Dataset records »
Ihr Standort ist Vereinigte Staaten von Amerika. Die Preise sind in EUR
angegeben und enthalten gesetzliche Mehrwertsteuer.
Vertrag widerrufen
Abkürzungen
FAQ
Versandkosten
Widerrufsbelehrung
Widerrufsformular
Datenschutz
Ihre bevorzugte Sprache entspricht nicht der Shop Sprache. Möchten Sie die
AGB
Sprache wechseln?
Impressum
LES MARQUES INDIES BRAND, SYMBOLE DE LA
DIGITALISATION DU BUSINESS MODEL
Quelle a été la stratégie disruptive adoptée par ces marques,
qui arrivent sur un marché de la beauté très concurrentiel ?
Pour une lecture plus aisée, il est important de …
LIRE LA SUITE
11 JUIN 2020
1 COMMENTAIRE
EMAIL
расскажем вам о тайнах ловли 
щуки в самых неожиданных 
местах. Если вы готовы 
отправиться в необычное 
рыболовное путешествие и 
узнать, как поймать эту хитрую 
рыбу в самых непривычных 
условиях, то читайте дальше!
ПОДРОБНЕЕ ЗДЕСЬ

---

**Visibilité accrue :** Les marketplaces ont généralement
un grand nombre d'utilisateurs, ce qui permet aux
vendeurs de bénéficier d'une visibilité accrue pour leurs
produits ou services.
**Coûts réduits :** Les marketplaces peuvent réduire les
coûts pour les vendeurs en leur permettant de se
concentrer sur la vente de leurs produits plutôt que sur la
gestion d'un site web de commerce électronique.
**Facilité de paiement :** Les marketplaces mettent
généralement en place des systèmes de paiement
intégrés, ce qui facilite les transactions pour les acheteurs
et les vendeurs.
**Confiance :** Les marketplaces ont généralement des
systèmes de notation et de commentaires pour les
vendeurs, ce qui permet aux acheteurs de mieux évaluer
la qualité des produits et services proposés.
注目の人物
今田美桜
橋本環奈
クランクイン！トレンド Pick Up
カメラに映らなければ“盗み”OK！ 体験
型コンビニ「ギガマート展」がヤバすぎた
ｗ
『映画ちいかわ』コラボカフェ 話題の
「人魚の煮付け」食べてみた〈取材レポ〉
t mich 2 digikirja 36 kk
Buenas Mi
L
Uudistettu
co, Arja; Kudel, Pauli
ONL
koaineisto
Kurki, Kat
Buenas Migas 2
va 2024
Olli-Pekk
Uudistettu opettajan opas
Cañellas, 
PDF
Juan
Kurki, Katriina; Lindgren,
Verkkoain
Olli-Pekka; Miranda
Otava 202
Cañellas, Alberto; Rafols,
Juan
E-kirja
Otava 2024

What you are asked to do »
Whenever the word "acheteurs" turns up in a line of the listing above, copy the line.

Task answer »
intégrés, ce qui facilite les transactions pour les acheteurs
vendeurs, ce qui permet aux acheteurs de mieux évaluer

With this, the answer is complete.